» **DIRECTIONS**:
1. Translate this sentence from the passage on subjective doubles into Spanish: "A widely accepted treatment for the syndrome of subjective doubles has not been developed."
2. List every antipsychotic drug named in the passage on subjective doubles.

» **EXCERPTED PASSAGE**:
Another hypothesis states that subjective doubles is result of hyper-identification, linked to over-activity in certain areas of the brain, thereby causing the patient see familiar aspects of the self in strangers.
Some hypothesize that this delusion is a result of facial processing deficiencies, as it has seemingly similar symptoms of prosopagnosia; however, it must be noted that recognition of most faces are is impaired in this delusion. Facial processing deficiencies also do not account for the occasion in which multiple doubles are reported.
Another hypothesis is that a "disconnection" between the right and left hemispheres may cause the delusional symptoms. This hypothesis relies heavily on the theory of lateralization of brain function, or left brain vs. right brain theory. In this hypothesis, the inability of the right hemisphere to "check" the left hemisphere causes the individual to succumb to delusions of self-awareness created by the left hemisphere.
One hypothesis is that brain dysfunction (either due to physical damage or damage from an organic disorder) in the right hemisphere, temporal lobe, and/or bi-frontal lobes causes the delusion of subjective doubles. Physical damage resulting in the subjective doubles delusion often includes, but is not limited to brain lesions or traumatic brain injury. Suspected organic causes of brain damage that may lead to subjective doubles include disorders such as epilepsy.
Because other mental illnesses are commonly co-morbid with subjective doubles syndrome, it is unknown whether these types of brain injuries are linked to the delusion or the additional mental illness. For example, right hemisphere brain damage is associated with schizophrenia, which is commonly reported with the delusion of subjective doubles.
A widely accepted treatment for the syndrome of subjective doubles has not been developed. Treatment methods for this disease sometimes include the prescription of antipsychotic drugs, however, the type of drug prescribed depends on the presence of other mental disorders. Antipsychotic drugs (also known as neuroleptics) such as risperidone, pimozide, or haloperidol may be prescribed to treat the underlying psychiatric illness.
In addition to drug therapy, interpersonal counseling has also been suggested as a method to ease relations between the patient and his/her suspected doubles. However, the relationship between the patient and his/her double is not always negative.

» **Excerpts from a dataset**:
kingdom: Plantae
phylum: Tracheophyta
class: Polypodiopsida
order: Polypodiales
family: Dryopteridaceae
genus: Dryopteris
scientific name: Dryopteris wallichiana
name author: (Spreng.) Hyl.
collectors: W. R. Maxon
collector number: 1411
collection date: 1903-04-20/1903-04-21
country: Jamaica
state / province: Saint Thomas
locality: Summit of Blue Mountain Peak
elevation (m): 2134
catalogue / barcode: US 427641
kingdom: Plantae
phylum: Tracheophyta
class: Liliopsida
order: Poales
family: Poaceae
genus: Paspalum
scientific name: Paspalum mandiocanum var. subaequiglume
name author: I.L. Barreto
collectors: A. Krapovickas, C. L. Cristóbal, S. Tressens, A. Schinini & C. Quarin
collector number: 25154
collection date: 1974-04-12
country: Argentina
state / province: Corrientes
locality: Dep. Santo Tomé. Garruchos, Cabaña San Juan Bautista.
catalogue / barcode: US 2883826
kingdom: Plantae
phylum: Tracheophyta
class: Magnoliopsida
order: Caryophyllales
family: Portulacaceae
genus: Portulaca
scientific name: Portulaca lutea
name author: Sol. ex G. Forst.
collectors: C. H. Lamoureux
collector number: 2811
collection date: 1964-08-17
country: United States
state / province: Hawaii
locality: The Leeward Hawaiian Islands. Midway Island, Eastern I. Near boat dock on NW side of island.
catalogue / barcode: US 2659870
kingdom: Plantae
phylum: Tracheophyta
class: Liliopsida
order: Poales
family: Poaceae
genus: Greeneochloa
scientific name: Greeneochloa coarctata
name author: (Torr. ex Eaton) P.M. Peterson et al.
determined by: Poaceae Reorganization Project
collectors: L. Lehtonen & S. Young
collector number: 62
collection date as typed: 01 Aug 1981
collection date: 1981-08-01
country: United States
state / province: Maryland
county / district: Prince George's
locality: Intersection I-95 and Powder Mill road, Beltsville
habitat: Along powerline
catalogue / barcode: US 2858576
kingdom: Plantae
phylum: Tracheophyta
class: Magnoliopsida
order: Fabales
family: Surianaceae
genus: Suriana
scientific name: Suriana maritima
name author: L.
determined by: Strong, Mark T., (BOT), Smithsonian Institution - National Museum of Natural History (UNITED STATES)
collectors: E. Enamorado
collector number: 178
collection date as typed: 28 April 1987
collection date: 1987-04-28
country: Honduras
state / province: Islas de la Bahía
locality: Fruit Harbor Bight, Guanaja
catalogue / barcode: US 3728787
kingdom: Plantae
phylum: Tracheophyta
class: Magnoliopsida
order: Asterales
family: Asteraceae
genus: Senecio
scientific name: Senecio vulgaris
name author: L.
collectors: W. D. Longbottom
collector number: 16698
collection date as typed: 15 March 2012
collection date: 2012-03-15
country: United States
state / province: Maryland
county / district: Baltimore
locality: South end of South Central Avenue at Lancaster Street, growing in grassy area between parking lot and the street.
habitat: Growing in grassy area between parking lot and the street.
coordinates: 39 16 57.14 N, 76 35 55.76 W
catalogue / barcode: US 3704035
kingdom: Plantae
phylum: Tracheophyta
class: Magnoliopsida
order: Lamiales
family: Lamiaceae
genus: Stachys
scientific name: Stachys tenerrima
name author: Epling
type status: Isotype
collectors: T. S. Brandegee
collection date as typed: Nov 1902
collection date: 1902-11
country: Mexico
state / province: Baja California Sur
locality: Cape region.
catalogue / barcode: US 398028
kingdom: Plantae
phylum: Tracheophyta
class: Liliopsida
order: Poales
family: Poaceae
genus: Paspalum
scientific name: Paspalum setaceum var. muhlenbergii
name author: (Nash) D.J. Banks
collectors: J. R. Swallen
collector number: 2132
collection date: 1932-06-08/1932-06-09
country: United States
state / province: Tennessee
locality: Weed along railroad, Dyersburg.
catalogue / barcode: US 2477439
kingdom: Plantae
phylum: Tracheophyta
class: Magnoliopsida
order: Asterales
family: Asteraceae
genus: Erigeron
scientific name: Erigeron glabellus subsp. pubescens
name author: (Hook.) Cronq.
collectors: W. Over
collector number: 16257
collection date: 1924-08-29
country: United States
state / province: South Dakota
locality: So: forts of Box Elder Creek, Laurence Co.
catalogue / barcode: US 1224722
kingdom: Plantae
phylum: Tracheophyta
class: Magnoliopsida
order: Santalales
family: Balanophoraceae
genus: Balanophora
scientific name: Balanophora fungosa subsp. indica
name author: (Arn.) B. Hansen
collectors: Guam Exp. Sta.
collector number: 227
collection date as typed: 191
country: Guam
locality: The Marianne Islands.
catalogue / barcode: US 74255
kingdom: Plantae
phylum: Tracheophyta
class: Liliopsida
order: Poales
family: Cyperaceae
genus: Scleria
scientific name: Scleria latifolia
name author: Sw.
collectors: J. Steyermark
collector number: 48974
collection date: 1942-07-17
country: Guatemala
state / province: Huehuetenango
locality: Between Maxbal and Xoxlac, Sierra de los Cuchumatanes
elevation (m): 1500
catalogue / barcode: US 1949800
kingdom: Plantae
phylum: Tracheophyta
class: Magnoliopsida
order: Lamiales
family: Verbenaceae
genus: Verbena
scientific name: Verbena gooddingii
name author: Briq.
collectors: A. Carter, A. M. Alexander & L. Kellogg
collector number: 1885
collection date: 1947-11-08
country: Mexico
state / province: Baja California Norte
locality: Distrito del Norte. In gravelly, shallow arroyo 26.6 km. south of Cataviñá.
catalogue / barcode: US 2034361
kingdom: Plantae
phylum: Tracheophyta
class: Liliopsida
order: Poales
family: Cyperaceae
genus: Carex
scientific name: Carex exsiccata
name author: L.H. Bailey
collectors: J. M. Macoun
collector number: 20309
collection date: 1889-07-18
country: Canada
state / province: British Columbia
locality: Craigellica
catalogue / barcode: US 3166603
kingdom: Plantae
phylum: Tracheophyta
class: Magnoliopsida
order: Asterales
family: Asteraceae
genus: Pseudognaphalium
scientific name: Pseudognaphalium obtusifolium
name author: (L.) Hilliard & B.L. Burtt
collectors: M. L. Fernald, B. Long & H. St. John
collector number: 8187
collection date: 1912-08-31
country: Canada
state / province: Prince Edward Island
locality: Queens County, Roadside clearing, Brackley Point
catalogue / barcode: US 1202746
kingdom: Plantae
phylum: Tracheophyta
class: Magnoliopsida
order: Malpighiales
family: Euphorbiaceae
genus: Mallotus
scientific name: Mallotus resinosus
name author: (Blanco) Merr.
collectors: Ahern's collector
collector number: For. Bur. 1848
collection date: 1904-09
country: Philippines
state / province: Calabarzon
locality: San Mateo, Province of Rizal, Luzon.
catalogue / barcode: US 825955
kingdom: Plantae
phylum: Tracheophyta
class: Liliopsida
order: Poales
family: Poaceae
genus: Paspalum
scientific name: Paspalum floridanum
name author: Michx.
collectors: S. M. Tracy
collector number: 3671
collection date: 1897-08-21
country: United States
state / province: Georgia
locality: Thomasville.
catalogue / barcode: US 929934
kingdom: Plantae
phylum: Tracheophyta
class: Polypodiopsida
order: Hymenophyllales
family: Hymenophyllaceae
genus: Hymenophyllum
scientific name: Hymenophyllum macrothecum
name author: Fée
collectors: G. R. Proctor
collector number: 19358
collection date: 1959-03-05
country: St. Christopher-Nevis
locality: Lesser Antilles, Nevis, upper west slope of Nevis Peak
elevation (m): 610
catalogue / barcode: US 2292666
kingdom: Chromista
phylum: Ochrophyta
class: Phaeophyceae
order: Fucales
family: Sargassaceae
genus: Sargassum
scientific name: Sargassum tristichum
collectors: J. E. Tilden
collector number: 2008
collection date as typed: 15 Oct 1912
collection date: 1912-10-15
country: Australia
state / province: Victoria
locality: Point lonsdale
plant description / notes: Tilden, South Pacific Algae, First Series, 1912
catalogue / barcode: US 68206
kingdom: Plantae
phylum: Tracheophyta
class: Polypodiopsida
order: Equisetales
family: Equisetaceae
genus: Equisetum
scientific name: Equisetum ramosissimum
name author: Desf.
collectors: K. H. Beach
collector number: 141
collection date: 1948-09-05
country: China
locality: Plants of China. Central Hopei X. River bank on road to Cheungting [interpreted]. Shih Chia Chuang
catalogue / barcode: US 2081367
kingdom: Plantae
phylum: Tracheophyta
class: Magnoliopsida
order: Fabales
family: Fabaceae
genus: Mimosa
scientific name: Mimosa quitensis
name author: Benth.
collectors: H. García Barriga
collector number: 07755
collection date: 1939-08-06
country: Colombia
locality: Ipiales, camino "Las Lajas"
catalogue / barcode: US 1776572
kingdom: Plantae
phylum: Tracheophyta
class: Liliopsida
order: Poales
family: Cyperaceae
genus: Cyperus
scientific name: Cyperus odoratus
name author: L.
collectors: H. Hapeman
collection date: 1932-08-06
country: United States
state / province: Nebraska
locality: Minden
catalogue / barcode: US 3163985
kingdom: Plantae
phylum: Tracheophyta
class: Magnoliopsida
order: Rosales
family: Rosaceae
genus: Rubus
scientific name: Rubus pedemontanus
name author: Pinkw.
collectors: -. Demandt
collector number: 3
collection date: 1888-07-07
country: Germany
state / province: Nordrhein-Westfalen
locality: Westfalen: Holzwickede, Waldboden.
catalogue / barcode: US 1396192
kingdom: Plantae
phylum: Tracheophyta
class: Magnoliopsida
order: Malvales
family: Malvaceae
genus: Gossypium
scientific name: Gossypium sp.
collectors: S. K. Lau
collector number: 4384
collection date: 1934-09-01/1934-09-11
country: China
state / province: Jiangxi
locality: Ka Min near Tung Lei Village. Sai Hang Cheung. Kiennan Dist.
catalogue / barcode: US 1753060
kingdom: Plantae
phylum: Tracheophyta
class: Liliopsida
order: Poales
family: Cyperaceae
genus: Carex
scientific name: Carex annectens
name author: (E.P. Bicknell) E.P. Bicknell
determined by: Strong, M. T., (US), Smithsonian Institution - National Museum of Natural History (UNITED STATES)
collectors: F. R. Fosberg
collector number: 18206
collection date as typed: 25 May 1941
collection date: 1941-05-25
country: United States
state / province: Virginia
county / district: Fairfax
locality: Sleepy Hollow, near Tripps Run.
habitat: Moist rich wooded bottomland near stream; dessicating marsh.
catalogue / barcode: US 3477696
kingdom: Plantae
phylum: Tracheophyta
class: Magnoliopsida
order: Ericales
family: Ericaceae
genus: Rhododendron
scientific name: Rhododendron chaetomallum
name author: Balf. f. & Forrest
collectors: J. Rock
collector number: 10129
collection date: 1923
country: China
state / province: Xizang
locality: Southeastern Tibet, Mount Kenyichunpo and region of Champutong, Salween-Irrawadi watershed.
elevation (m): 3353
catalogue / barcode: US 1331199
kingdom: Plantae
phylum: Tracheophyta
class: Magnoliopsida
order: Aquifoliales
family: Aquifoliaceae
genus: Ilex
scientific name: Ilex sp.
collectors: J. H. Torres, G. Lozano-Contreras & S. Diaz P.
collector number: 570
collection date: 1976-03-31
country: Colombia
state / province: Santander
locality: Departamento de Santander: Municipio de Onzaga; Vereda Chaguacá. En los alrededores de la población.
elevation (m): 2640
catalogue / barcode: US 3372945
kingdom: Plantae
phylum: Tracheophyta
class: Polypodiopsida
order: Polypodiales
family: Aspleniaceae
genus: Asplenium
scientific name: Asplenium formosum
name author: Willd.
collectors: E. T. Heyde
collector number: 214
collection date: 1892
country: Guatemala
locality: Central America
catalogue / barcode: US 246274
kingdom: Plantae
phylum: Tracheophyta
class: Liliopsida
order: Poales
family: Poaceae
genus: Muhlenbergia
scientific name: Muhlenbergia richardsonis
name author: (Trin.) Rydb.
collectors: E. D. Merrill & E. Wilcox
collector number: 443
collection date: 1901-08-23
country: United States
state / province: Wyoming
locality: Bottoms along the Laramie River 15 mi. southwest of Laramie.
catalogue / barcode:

» **ANSWERS FOR THE EXERCISE**:
1. No se ha desarrollado un tratamiento ampliamente aceptado para el síndrome de dobles subjetivos.

2. risperidone, pimozide, haloperidol